Don’t let emotional reactions hinder leadership abilities

Harnessing emotions is essential to leadership effectiveness. When under pressure, leaders need to have their wits about them and not allow personal feelings to interfere with executive decisions. Yet studies have shown that bottled up feelings can create imbalance and cause stress.

“The key to self mastery is to develop a greater self-awareness so that you can have an objective viewpoint of your emotions,” says Linda V. Fancy, the founder of MeManagement, a company that runs leadership mastery programmes. According to Fancy, self-awareness enhances the ability to watch one-self from a disassociated perspective, much like a managing director overseeing his staff of selves. “With self-awareness, we have the power to notice the arising of feelings, and discern whether to give them our attention or not,” explains Fancy.

Science has shown us that 95% of the time we are automated in our responses to life, operating from our subconscious mind that has accumulated a lifetime of limited perception.  An impression that was derived from a childhood experience may no longer be relevant to who we are today but may still inflict emotions upon us that interfere with our professional performance.

“I provide people with models to help them see the roots of their perception,” says Fancy, “and with the use of NLP disassociation processes, they are then able to stand back from it as if witnessing their inner ‘me’s’. From that place, which I call the MetaMind, they can redirect their energy to be more effective. Where you put your thoughts is where you put – and potentially lose – your power.”
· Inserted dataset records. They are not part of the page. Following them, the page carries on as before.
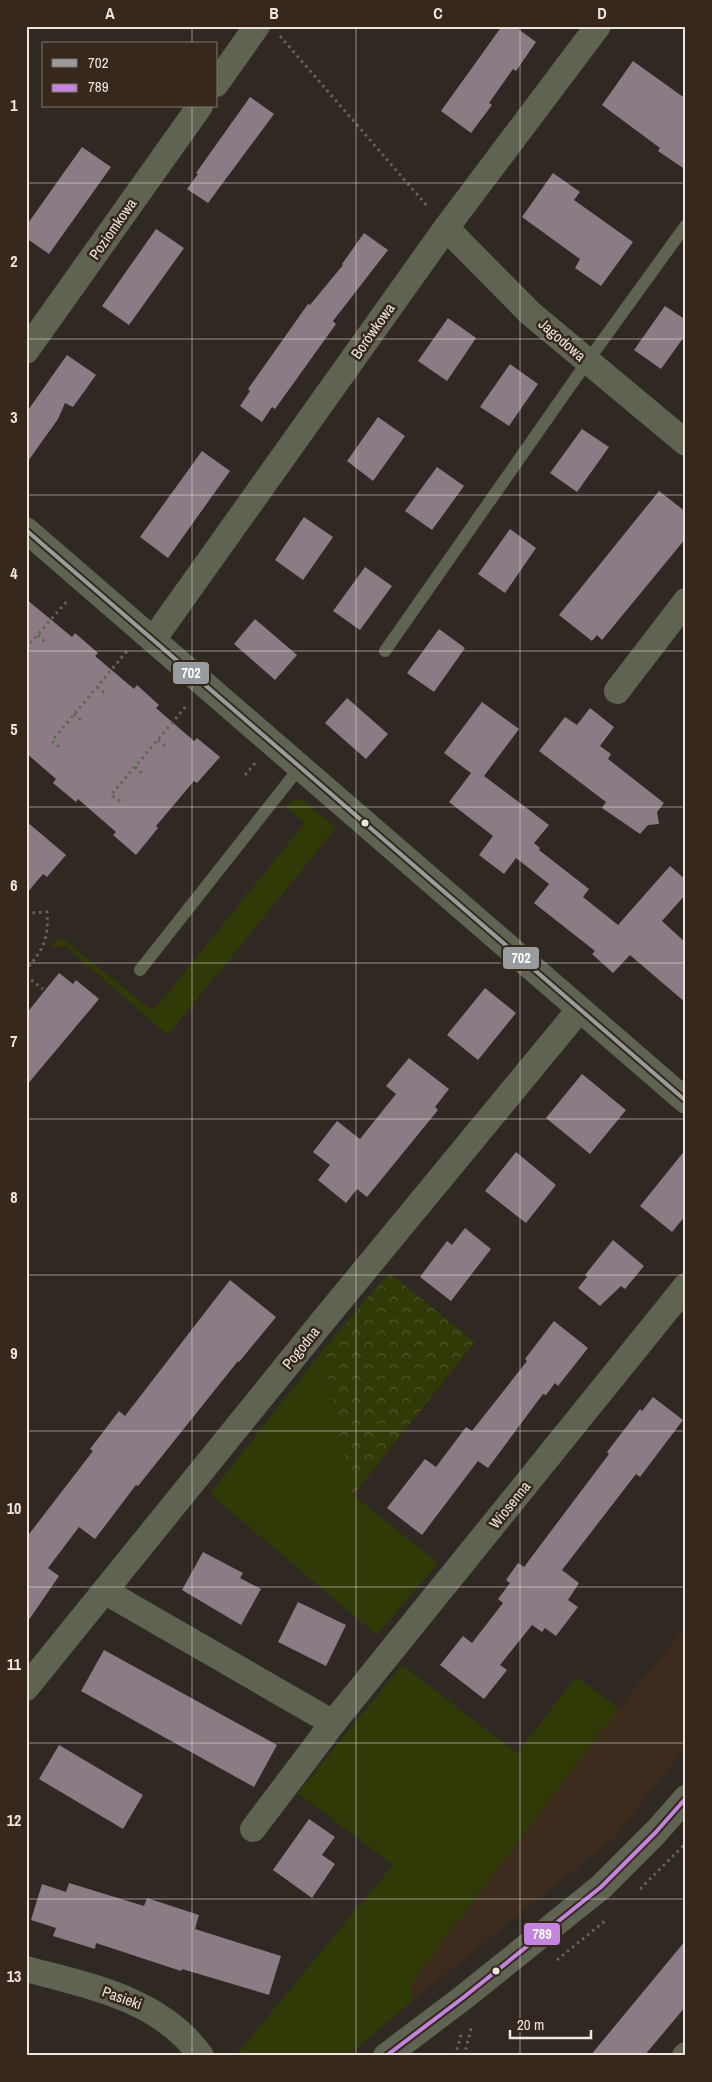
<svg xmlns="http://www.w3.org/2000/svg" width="712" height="2082" font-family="'Archivo Narrow',sans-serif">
<defs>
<pattern id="forest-crowns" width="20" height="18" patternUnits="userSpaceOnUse" patternTransform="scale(1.25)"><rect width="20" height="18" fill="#303a07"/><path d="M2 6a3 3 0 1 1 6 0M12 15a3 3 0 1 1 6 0" fill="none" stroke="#4e562b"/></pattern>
</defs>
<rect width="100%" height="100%" fill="#302923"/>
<!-- built -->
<path fill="#3d2c1e" d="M686,1627V1746L613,1839L413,2000L410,1985L619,1708Z"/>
<!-- green -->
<g fill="#303a07">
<path d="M301,799L336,828L168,1035L65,946L50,947L57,939H63L153,1011L305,823L286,807L292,800Z"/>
<path d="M322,1351L353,1495L438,1563L377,1635L210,1494Z"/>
<path d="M402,1665L517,1753L576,1677L619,1708L410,1985L413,2000L348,2056H235L393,1865L298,1793Z"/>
</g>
<!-- forest -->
<path fill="url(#forest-crowns)" d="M389,1273L475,1342L353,1495L322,1351Z"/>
<!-- building -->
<g fill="#8a7b85">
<path d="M502,26H514L536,42L516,71L513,69L489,103L492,105L471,133L441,111Z"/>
<path d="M633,61L686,99V170L658,151L660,148L602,105Z"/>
<path d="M250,97L274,114L208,203L187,189L198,174L196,173Z"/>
<path d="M82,147L111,167L49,254L26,238V226Z"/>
<path d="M553,173L580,192L574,200L633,242L601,286L575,268L580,259L522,217Z"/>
<path d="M156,229L184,248L129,325L102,306Z"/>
<path d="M364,233L388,250L333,321L336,324L275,409L272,407L262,422L240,406L250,391L248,389L308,304L310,305L343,265L342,264Z"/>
<path d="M665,306L686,320V334L661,369L634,350Z"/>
<path d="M448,318L476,338L447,381L418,361Z"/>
<path d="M67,355L96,375L73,407L65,403L58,419L26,464V413Z"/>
<path d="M510,364L538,384L509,426L480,407Z"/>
<path d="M378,417L405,436L373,481L347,461Z"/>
<path d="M582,429L609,447L577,492L550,473Z"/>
<path d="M202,451L230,471L168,558L140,537Z"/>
<path d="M437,467L464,486L432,530L405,511Z"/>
<path d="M659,491L686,512V538L602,640L597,635L592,641L559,615Z"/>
<path d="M304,517L333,537L303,580L275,560Z"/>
<path d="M510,529L536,548L505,593L478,574Z"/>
<path d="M365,567L392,586L360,630L333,611Z"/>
<path d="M26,599L72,637L75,633L98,653L95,656L134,689L137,685L159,705L156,708L194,741L197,738L220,757L197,783L194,781L156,826L158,828L136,855L113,835L116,832L78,799L76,802L53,783L56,779L26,753Z"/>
<path d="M255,619L297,655L275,680L234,644Z"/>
<path d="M439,629L465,648L434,692L407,673Z"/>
<path d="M347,698L388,734L366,759L325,723Z"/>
<path d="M482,702L519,729L484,776L549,825L534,843L540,848L539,850L589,889L583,897L618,925L670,866L686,880V894L662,921L686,943V1003L630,955L613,973L592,954L595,951L534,903L549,884L516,858L504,874L479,855L493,836L449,802L471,773L444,753Z"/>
<path d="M590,708L614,727L600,746L611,754L608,759L664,803L657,812L659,824L648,825L640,834L602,808L606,802L539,751L565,717L577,725Z"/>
<path d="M26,821L66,855L47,877L43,874L26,894Z"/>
<path d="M59,973L73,984L76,980L99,999L26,1086V1014Z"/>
<path d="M485,988L516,1013L478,1060L447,1035Z"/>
<path d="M409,1058L449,1089L435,1107L438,1110L367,1197L357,1189L346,1203L318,1180L330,1165L313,1152L337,1121L360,1139L396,1094L386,1086Z"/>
<path d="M582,1074L626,1110L590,1154L546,1118Z"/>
<path d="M686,1149V1215L672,1232L640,1206Z"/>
<path d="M516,1152L556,1185L526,1223L485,1191Z"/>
<path d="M465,1228L491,1249L451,1301L420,1277L447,1241L452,1245Z"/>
<path d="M613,1240L644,1266L625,1289L621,1286L600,1306L578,1288L587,1277L585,1275Z"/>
<path d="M230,1280L276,1317L239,1362L238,1361L138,1486L136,1485L95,1539L79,1527L48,1568L59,1576L26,1624V1538L93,1451L90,1449L119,1411L125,1416Z"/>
<path d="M554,1321L588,1348L558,1386L555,1383L546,1395L543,1394L488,1468L478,1461L422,1535L387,1508L425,1459L436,1467L466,1427L472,1431L527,1361L525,1359Z"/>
<path d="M653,1397L683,1420L640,1477L636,1474L562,1570L579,1583L568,1600L578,1607L556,1636L545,1628L542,1632L532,1625L500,1665L507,1670L484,1699L440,1665L463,1636L472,1643L503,1603L498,1599L510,1583L506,1580L518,1563L524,1567L609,1454L607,1452L640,1409L642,1411Z"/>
<path d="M203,1552L243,1573L240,1578L261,1589L241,1625L182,1590Z"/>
<path d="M298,1602L346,1625L326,1666L278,1642Z"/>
<path d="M104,1650L277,1745L254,1787L81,1691Z"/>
<path d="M59,1745L143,1795L123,1829L39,1779Z"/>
<path d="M309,1819L335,1837L322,1855L335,1864L312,1898L273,1870Z"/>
<path d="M69,1883L144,1906L147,1898L199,1915L195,1929L281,1956L269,1995L182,1969L181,1971L96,1943L95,1949L53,1936L56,1928L31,1920L42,1884L66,1892Z"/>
<path d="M686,1940V2006L644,2056H590Z"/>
</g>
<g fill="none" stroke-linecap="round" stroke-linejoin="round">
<!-- path -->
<g stroke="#646459" stroke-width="3" stroke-dasharray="2.5 4" stroke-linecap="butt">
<path d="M280,36L428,207"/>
<path d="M38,635L45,642"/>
<path d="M26,648L68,600"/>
<path d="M97,687L106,694"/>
<path d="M74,714L83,722"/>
<path d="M158,740L166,747"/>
<path d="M59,747L52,741L127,651"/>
<path d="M135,767L143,774"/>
<path d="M245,775L256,762"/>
<path d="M120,801L111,795L188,704"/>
<path d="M26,913L47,912C49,940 43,949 26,970"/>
<path d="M26,976L43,989"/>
<path d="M640,1889L686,1843"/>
<path d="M557,1960L606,1920"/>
<path d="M455,2056L461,2035"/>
<path d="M464,2056L471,2029L473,2026"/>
</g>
<!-- service -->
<g stroke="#5e6352" stroke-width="12">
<path d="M385,651L587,362L686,225"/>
<path d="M140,970L300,767"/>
</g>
<!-- minor -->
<g stroke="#5e6352" stroke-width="26">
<path d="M216,84L257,26"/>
<path d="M446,228L530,313L686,443"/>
<path d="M26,351L200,106"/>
<path d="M26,530L686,1101"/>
<path d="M153,640L446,228L598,26"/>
<path d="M617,691L686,601"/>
<path d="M106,1592L333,1723"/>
<path d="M26,1688L322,1322L579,1010"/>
<path d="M253,1829L333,1723L686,1286"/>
<path d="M26,1969C89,1986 161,1999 201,2056"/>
<path d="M386,2056L464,1997L601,1887L656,1832L686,1798"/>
<path d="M685,2056L686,2055"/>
</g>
<defs>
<path id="bus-1" d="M26,530L686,1101"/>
<path id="bus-2" d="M386,2056L464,1997L601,1887L656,1832L686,1798"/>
</defs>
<!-- bus-1 casing -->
<use href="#bus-1" stroke="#36281d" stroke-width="8"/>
<!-- bus-2 casing -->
<use href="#bus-2" stroke="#36281d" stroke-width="8"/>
<!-- bus-1 -->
<use href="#bus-1" stroke="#989c9f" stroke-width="4"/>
<!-- bus-2 -->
<use href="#bus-2" stroke="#c483df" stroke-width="4"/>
</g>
<!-- grid -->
<path fill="none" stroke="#eee5de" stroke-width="1" stroke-opacity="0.55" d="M192,26V44M356,26V2056M520,26V2056M192,106V2056M26,183H686M26,339H686M26,495H686M26,651H686M26,807H686M26,963H686M26,1119H686M26,1275H686M26,1431H686M26,1587H686M26,1743H686M26,1899H686"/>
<!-- markers -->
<g fill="#eee5de" stroke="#36281d" stroke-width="2">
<circle cx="365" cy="823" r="4.5"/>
<circle cx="496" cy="1971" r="4.5"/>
</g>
<g text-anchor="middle" stroke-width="5" stroke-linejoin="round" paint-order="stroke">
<!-- street labels -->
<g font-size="15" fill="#eee5de" stroke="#36281d">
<text transform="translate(113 229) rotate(-55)" y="5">Poziomkowa</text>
<text transform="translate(373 331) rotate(-55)" y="5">Borówkowa</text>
<text transform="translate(562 340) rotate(41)" y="5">Jagodowa</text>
<text transform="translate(301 1348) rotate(-51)" y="5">Pogodna</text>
<text transform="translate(510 1505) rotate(-51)" y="5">Wiosenna</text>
<text transform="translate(122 1998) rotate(20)" y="5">Pasieki</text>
</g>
</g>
<g stroke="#36281d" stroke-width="2">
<rect x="172" y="661" width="38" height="24" rx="5" fill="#989c9f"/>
<rect x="502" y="946" width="38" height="24" rx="5" fill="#989c9f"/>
<rect x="523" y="1922" width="38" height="24" rx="5" fill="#c483df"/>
</g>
<g font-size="14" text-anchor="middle" font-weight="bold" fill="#fff">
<text x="191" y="678">702</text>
<text x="521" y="963">702</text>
<text x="542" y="1939">789</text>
</g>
<!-- border -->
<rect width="712" height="2082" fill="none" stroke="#36281d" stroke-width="55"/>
<!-- legend -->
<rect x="42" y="42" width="175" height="65" fill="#36281d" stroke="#80746a"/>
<rect x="52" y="59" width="25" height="8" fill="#989c9f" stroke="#80746a"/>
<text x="88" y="68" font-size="15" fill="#eee5de">702</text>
<rect x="52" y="84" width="25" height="8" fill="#c483df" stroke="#80746a"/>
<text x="88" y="92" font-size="15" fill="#eee5de">789</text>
<!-- scale -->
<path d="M510 2030v8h81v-8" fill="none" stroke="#eee5de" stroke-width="2.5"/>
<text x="517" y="2030" font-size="15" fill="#eee5de" stroke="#36281d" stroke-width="4" paint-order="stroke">20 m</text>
<rect x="28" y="28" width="656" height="2026" fill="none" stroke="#eee5de" stroke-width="2"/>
<g font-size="16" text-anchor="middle" font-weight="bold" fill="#eee5de">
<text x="110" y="19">A</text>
<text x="274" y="19">B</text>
<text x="438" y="19">C</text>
<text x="602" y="19">D</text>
<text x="14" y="111">1</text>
<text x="14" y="267">2</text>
<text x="14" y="423">3</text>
<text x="14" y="579">4</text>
<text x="14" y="735">5</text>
<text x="14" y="891">6</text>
<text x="14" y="1047">7</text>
<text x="14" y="1203">8</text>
<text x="14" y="1359">9</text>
<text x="14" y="1514">10</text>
<text x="14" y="1670">11</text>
<text x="14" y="1826">12</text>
<text x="14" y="1982">13</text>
</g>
</svg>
empowering employees with personal power workshops
A major player in the technology industry empowered 50 of its staff with MeManagement workshops, releasing creativity, enthusiasm and drive.

Recognition of the need for emotional management came to the forefront of organizational development in the mid 90s with the launch of Daniel Goleman’s book ‘Emotional Intelligence (EQ)’.  EQ principles provided a new way to understand and assess people’s behaviour, management styles, attitudes, interpersonal skills and potential.  Goleman estimated that the difference between a good leader and an excellent leader is attributed to EQ. Some organizations have incorporated EQ assessments into their performance reviews and provide work life balancing elements in their corporate training programmes in order to help reduce stress.  But finding a balance between busy schedules and personal time doesn’t shift the tension if pressure from the office is continually weighing down on the mind.

According to Fancy, EQ is the critical factor that determines the quality of our relationships and our ability to perform under pressure.  “Personality differences can get in the way of effective leadership and the arising of emotions can keep leaders unconsciously trapped in their own thinking, creating inflexibility. With the development of self-awareness, leaders have the ability to recognize their own mindset patterns and to understand moods, motives and behaviour in others.  This gives them the power to improve their social competency skills and enhance the quality of relationship with themselves and others.”

As an NLP practitioner, Fancy uses processes that help leaders dis-identify with inner voices of limitation, with the use of techniques to moderate or reframe thoughts. The techniques are popular, especially where quick results are required such as in an environment of crisis or pressure, because it doesn’t dwell on the causes of behaviour but seeks to enable people to shift focus so they can positively redirect their behaviour.

“The workshop adds a different dimension to corporate thinking,” says Poornima, an HR manager from a multinational organization. “The shift in thinking without attaching self to it makes a lot of difference and will help us tackle emotional outbursts and provide clarity on some of the demanding situations.”

Rather than spend weeks in coaching, the workshop attendees run through a series of exercises in a day, developing a better awareness of those “me’s” with drawing and charting exercises, and developing individual self management strategies comprised of tools and techniques to help regain and maintain balance.

“The best thing about the course is that you walk away with real tools that you can use on your own,” says Tania, a business development manager at an engineering firm.  “You’re taught simple visualization techniques, and creative methods for drawing and mapping your thoughts, emotions and perceptions.”

Another workshop participant, Christine, a former banker and now small business owner, says: “this is a very practical hands-on workshop.  It is very useful for difficult corporate situations where individuals feel stuck.  I highly recommend this programme for conflict situations.”

Fancy runs in-house corporate workshops as part of her corporate consciousness and leadership mastery programmes, and also offers regular public personal power programmes and one-on-one sessions. “It’s amazing how these simple exercises can enable people to step back and see the mindset that has held them hostage to their feelings. Self mastery is about recognizing mental processes, motivations and mindset limitations, so that leaders can focus their energy effectively, and positively influence the behaviour of others, to earn their respect.”